Why it matters: That's raised largely unanswered legal questions about what would happen if one of them refused to certify election results in 2024 if they win their races this year.
State of play: If one of those three elected officials refused to certify election results, it could throw into doubt the results.
- In 2020, former President Trump and his allies hoped to replace electors for President Biden in Arizona and several other states with electors for Trump.
- Trump called Gov. Doug Ducey during the 2020 general election canvass trying to persuade him not to certify the results.
The big picture: State law says the secretary of state shall canvass the election results in the presence of the governor and attorney general. The law includes no provision stating that the decision is discretionary.
Context: It seems certain that someone would sue if one of the officials refused to certify the results. Several attorneys and legal experts tell Axios Phoenix that they believe a judge would order the officials to sign the canvass if they refused to do so.
Between the lines: Paul Bender, an Arizona State University law professor and expert on the state constitution, says he believes judges would have the authority in such a case to either certify the results themselves or appoint someone to do it.
- "I think the judge has the power and the obligation to make sure it gets done because the law says it should be done," Bender tells Axios Phoenix.

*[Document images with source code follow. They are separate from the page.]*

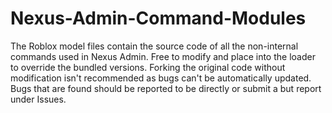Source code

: # Nexus-Admin-Command-Modules
The Roblox model files contain the source code of all the non-internal commands used in Nexus Admin. Free to modify and place into the loader to override the bundled versions. Forking the original code without modification isn't recommended as bugs can't be automatically updated. Bugs that are found should be reported to be directly or submit a but report under Issues.
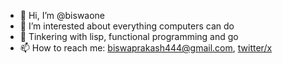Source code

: - 👋 Hi, I’m @biswaone
- 👀 I’m interested about everything computers can do
- 🌱 Tinkering with lisp, functional programming and go
- 📫 How to reach me: biswaprakash444@gmail.com, [twitter/x](www.x.com/biswaprakash14)
<!---
biswaone/biswaone is a ✨ special ✨ repository because its `README.md` (this file) appears on your GitHub profile.
You can click the Preview link to take a look at your changes.
--->
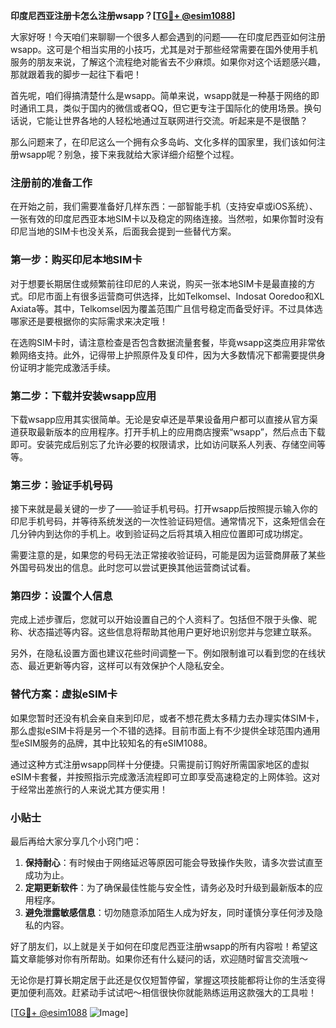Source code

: **印度尼西亚注册卡怎么注册wsapp？[[TG💪+ @esim1088](https://t.me/s/esim1088)]**

大家好呀！今天咱们来聊聊一个很多人都会遇到的问题——在印度尼西亚如何注册wsapp。这可是个相当实用的小技巧，尤其是对于那些经常需要在国外使用手机服务的朋友来说，了解这个流程绝对能省去不少麻烦。如果你对这个话题感兴趣，那就跟着我的脚步一起往下看吧！

首先呢，咱们得搞清楚什么是wsapp。简单来说，wsapp就是一种基于网络的即时通讯工具，类似于国内的微信或者QQ，但它更专注于国际化的使用场景。换句话说，它能让世界各地的人轻松地通过互联网进行交流。听起来是不是很酷？

那么问题来了，在印尼这么一个拥有众多岛屿、文化多样的国家里，我们该如何注册wsapp呢？别急，接下来我就给大家详细介绍整个过程。

### 注册前的准备工作

在开始之前，我们需要准备好几样东西：一部智能手机（支持安卓或iOS系统）、一张有效的印度尼西亚本地SIM卡以及稳定的网络连接。当然啦，如果你暂时没有印尼当地的SIM卡也没关系，后面我会提到一些替代方案。

### 第一步：购买印尼本地SIM卡

对于想要长期居住或频繁前往印尼的人来说，购买一张本地SIM卡是最直接的方式。印尼市面上有很多运营商可供选择，比如Telkomsel、Indosat Ooredoo和XL Axiata等。其中，Telkomsel因为覆盖范围广且信号稳定而备受好评。不过具体选哪家还是要根据你的实际需求来决定哦！

在选购SIM卡时，请注意检查是否包含数据流量套餐，毕竟wsapp这类应用非常依赖网络支持。此外，记得带上护照原件及复印件，因为大多数情况下都需要提供身份证明才能完成激活手续。

### 第二步：下载并安装wsapp应用

下载wsapp应用其实很简单。无论是安卓还是苹果设备用户都可以直接从官方渠道获取最新版本的应用程序。打开手机上的应用商店搜索“wsapp”，然后点击下载即可。安装完成后别忘了允许必要的权限请求，比如访问联系人列表、存储空间等等。

### 第三步：验证手机号码

接下来就是最关键的一步了——验证手机号码。打开wsapp后按照提示输入你的印尼手机号码，并等待系统发送的一次性验证码短信。通常情况下，这条短信会在几分钟内到达你的手机上。收到验证码之后将其填入相应位置即可成功绑定。

需要注意的是，如果您的号码无法正常接收验证码，可能是因为运营商屏蔽了某些外国号码发出的信息。此时您可以尝试更换其他运营商试试看。

### 第四步：设置个人信息

完成上述步骤后，您就可以开始设置自己的个人资料了。包括但不限于头像、昵称、状态描述等内容。这些信息将帮助其他用户更好地识别您并与您建立联系。

另外，在隐私设置方面也建议花些时间调整一下。例如限制谁可以看到您的在线状态、最近更新等内容，这样可以有效保护个人隐私安全。

### 替代方案：虚拟eSIM卡

如果您暂时还没有机会亲自来到印尼，或者不想花费太多精力去办理实体SIM卡，那么虚拟eSIM卡将是另一个不错的选择。目前市面上有不少提供全球范围内通用型eSIM服务的品牌，其中比较知名的有eSIM1088。

通过这种方式注册wsapp同样十分便捷。只需提前订购好所需国家地区的虚拟eSIM卡套餐，并按照指示完成激活流程即可立即享受高速稳定的上网体验。这对于经常出差旅行的人来说尤其方便实用！

### 小贴士

最后再给大家分享几个小窍门吧：

1. **保持耐心**：有时候由于网络延迟等原因可能会导致操作失败，请多次尝试直至成功为止。
2. **定期更新软件**：为了确保最佳性能与安全性，请务必及时升级到最新版本的应用程序。
3. **避免泄露敏感信息**：切勿随意添加陌生人成为好友，同时谨慎分享任何涉及隐私的内容。

好了朋友们，以上就是关于如何在印度尼西亚注册wsapp的所有内容啦！希望这篇文章能够对你有所帮助。如果你还有什么疑问的话，欢迎随时留言交流哦～

无论你是打算长期定居于此还是仅仅短暂停留，掌握这项技能都将让你的生活变得更加便利高效。赶紧动手试试吧～相信很快你就能熟练运用这款强大的工具啦！

[[TG💪+ @esim1088](https://t.me/s/esim1088) ![Image](https://i.postimg.cc/4NQfJmqS/Snipaste-2025-05-13-00-14-12.png)]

Of note: If an official refused an order to certify election results, it's possible that they could be held in contempt of court, several attorneys suggest.

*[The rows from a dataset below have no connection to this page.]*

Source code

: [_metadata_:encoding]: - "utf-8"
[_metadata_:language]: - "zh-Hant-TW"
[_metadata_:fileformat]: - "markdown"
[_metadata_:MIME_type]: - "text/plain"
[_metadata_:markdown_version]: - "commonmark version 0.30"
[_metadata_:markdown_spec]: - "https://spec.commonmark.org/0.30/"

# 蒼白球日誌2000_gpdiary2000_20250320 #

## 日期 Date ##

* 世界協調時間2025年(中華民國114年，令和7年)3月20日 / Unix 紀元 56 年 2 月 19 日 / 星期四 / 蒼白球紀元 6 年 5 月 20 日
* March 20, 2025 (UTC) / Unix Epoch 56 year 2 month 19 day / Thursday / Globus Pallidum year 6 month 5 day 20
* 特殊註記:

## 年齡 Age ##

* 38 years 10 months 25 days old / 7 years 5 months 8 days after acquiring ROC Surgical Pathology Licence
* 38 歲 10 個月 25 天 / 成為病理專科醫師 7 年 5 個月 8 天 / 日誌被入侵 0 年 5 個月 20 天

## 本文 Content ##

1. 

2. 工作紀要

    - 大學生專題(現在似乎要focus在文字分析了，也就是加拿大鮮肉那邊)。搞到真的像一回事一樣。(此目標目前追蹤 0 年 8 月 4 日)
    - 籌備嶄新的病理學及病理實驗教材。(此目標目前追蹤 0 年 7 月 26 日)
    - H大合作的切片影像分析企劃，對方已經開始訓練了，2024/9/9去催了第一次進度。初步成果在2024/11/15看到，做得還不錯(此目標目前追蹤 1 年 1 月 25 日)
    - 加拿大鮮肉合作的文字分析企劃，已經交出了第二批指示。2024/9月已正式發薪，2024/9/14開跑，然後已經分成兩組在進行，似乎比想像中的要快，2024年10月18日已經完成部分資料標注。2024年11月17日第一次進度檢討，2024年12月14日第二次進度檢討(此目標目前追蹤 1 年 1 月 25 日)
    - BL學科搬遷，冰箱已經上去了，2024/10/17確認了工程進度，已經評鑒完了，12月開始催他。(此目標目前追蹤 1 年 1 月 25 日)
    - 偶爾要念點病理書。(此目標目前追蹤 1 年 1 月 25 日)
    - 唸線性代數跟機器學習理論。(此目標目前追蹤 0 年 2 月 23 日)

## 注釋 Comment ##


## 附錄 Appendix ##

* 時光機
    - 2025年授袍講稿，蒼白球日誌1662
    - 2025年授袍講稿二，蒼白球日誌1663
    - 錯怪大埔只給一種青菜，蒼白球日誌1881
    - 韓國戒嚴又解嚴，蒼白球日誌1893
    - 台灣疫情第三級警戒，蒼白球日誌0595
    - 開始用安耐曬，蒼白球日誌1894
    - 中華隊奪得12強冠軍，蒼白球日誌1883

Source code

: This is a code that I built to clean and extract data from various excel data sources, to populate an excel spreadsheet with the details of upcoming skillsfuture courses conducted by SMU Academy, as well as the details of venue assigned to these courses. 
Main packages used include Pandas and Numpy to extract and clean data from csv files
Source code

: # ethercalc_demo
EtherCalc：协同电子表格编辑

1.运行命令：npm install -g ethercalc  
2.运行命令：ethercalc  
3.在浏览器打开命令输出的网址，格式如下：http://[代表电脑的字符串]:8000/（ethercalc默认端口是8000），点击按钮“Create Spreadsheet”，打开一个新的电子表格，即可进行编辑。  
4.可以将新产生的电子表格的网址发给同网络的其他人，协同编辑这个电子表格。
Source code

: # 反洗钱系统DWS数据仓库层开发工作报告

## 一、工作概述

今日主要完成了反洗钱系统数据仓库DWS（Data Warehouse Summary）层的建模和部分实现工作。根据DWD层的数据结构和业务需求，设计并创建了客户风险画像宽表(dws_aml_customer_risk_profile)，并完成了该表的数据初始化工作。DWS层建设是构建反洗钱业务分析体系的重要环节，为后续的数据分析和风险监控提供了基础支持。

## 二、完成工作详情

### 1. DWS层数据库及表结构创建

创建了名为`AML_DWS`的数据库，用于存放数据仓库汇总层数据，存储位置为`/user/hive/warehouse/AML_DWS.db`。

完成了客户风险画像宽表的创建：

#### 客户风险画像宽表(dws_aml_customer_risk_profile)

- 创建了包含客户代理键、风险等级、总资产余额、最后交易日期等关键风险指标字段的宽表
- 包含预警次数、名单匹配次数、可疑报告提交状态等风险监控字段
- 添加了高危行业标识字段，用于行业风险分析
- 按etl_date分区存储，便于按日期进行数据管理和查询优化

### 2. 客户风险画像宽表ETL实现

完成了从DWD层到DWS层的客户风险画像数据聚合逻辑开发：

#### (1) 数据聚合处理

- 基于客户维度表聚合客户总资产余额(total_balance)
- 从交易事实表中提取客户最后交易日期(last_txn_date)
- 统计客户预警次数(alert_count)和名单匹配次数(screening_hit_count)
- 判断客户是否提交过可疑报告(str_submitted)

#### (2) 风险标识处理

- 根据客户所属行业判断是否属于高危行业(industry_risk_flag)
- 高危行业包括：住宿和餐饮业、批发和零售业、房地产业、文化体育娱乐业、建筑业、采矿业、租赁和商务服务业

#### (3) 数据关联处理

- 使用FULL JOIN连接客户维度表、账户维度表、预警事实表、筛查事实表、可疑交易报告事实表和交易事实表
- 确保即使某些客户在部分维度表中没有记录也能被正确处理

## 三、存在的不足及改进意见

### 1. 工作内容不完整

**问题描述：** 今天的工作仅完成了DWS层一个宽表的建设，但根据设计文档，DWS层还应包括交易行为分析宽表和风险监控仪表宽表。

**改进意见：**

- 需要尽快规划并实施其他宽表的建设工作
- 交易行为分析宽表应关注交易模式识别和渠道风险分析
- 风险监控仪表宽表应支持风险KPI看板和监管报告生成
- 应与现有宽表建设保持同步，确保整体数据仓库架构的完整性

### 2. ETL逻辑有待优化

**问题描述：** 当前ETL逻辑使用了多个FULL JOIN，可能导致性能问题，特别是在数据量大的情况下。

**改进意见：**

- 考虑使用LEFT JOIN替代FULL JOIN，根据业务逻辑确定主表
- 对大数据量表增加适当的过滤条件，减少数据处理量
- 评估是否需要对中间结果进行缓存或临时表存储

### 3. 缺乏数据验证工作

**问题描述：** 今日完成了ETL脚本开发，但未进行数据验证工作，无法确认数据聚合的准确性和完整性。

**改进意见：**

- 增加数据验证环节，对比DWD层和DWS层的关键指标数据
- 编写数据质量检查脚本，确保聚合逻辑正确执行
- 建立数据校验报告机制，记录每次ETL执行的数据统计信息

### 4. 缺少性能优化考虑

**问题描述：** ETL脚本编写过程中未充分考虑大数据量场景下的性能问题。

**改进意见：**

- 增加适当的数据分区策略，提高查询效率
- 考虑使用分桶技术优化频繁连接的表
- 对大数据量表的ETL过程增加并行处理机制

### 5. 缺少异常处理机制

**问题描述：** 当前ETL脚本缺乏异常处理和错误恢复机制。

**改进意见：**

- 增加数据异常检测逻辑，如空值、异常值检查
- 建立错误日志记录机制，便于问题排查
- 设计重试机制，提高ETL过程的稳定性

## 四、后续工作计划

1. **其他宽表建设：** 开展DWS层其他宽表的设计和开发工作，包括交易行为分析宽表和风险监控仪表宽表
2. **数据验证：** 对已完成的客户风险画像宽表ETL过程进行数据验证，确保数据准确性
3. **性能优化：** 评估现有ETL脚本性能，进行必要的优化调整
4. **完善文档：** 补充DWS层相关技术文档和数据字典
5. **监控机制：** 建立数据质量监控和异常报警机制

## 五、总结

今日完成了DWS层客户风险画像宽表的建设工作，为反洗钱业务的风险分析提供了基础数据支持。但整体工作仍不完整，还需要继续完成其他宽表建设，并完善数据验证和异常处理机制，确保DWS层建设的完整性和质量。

- There's also a state law that says an election official "who knowingly fails or refuses to perform any duty required of him" is guilty of a misdemeanor.
Democratic election attorney Roy Herrera, who represented the Biden campaign in Arizona two years ago, noted that state statute explicitly says that only the secretary of state needs to canvass election results.

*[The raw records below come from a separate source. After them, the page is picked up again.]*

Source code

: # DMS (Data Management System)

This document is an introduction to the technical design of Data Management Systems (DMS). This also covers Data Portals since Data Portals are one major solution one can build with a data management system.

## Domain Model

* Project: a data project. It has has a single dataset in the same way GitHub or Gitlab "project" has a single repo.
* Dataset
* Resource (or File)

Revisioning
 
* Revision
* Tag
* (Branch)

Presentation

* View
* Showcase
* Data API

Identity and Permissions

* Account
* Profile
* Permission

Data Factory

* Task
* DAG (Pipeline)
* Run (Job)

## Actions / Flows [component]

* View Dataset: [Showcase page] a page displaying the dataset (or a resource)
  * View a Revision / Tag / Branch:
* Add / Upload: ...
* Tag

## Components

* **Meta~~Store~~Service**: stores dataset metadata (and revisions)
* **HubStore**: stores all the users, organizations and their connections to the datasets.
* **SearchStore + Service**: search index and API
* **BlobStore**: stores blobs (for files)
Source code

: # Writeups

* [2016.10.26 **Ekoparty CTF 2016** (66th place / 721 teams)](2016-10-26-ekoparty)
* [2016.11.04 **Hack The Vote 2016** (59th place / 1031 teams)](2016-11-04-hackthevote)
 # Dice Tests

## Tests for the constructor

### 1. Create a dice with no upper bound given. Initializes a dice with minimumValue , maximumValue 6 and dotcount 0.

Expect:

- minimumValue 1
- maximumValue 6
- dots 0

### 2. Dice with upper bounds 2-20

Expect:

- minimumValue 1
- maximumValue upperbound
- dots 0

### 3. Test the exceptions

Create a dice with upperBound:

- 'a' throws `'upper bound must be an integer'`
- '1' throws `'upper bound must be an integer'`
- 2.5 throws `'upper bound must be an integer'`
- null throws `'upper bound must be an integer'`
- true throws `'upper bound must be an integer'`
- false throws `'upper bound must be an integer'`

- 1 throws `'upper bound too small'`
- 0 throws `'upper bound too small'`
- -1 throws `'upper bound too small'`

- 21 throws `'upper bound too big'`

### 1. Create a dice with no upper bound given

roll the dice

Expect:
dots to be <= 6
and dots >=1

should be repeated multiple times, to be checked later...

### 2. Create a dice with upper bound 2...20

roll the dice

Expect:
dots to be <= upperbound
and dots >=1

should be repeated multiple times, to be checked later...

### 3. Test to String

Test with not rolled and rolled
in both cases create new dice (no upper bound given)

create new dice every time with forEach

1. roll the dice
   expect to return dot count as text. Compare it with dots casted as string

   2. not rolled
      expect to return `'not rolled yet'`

- That raises the possibility that election results could be certified without the signatures of the governor or attorney general.
The other side: State Rep. Mark Finchem, the GOP nominee for secretary of state, tells Axios Phoenix that he's never asserted that he wouldn't have certified the 2020 election, only that any state officer who signs a fraudulent document or one based on fraudulent claims would be guilty of a felony.
- No court has ever found that the 2020 election in Arizona was affected by fraud.
- Asked if he would've signed the 2020 canvass, Finchem tells Axios Phoenix, "There are too many hypotheticals to make a judgment call so long after the event."
- Spokespeople for gubernatorial nominee Kari Lake and attorney general nominee Abraham Hamadeh did not respond to our request for comment.
Threat level: A nonpartisan Arizona election protection coalition is studying this issue and other potential threats to democracy, and it hopes to come up with a workable solution for 2024.